▸ Given information
———

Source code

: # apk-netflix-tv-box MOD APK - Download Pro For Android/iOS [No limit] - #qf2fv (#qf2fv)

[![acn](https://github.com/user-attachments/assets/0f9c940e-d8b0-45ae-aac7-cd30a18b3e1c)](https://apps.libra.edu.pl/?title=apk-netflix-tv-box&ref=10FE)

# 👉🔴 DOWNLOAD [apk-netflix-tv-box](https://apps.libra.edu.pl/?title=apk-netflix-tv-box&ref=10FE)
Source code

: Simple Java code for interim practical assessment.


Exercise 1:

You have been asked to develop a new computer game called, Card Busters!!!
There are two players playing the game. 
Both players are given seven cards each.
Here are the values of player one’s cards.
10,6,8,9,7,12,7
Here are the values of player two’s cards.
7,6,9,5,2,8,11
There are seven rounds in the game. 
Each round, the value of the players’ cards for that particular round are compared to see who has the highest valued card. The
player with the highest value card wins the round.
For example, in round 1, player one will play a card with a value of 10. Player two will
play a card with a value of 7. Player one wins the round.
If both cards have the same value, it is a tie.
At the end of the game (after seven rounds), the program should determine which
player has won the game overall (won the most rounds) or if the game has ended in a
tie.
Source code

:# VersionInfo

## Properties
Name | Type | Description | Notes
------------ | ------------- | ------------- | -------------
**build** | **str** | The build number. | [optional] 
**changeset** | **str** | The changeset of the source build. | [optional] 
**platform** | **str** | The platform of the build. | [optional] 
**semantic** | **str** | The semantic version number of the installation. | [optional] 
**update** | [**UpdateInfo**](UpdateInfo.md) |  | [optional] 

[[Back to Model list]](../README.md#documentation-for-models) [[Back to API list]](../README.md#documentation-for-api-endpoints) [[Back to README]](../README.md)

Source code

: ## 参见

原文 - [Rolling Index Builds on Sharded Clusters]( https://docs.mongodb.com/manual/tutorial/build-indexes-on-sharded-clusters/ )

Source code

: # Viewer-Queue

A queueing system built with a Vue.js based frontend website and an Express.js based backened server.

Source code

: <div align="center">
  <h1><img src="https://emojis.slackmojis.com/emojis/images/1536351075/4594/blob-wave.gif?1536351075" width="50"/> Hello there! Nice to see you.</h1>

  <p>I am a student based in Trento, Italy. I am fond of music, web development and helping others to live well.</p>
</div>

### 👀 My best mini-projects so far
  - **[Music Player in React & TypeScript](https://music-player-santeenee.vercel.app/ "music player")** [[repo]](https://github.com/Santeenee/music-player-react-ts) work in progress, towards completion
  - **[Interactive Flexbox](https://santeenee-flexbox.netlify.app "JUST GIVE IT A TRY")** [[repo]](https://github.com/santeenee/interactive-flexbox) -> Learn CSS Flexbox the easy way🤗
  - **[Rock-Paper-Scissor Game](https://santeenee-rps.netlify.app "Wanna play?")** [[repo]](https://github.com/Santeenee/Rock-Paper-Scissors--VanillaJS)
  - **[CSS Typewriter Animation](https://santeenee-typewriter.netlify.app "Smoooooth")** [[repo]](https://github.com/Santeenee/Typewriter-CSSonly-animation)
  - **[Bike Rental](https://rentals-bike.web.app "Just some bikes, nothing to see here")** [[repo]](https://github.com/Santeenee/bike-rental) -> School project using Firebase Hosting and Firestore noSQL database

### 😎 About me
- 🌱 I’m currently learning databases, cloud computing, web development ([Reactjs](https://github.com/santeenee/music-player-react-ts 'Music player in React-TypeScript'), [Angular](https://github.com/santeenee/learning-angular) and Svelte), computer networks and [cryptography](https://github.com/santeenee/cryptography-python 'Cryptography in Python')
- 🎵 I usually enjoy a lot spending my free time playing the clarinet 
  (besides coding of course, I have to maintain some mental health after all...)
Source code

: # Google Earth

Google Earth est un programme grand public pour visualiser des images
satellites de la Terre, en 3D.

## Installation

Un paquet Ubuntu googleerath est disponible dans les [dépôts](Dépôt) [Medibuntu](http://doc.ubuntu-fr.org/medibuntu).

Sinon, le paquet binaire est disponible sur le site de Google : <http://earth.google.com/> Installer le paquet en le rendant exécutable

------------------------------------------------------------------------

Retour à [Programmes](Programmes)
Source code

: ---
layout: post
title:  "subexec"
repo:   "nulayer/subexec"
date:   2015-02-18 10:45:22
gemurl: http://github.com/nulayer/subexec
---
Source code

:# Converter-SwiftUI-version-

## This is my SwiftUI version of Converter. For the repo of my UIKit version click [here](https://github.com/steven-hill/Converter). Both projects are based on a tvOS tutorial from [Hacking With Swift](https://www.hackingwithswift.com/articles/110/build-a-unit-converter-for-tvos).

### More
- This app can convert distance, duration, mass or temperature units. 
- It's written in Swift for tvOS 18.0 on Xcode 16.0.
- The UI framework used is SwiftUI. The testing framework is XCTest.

———

▸ What to work on
Search the entries for the string "repo" and copy each line where it occurs.

▸ Answer section
  - **[Music Player in React & TypeScript](https://music-player-santeenee.vercel.app/ "music player")** [[repo]](https://github.com/Santeenee/music-player-react-ts) work in progress, towards completion
  - **[Interactive Flexbox](https://santeenee-flexbox.netlify.app "JUST GIVE IT A TRY")** [[repo]](https://github.com/santeenee/interactive-flexbox) -> Learn CSS Flexbox the easy way🤗
  - **[Rock-Paper-Scissor Game](https://santeenee-rps.netlify.app "Wanna play?")** [[repo]](https://github.com/Santeenee/Rock-Paper-Scissors--VanillaJS)
  - **[CSS Typewriter Animation](https://santeenee-typewriter.netlify.app "Smoooooth")** [[repo]](https://github.com/Santeenee/Typewriter-CSSonly-animation)
  - **[Bike Rental](https://rentals-bike.web.app "Just some bikes, nothing to see here")** [[repo]](https://github.com/Santeenee/bike-rental) -> School project using Firebase Hosting and Firestore noSQL database
repo:   "nulayer/subexec"
## This is my SwiftUI version of Converter. For the repo of my UIKit version click [here](https://github.com/steven-hill/Converter). Both projects are based on a tvOS tutorial from [Hacking With Swift](https://www.hackingwithswift.com/articles/110/build-a-unit-converter-for-tvos).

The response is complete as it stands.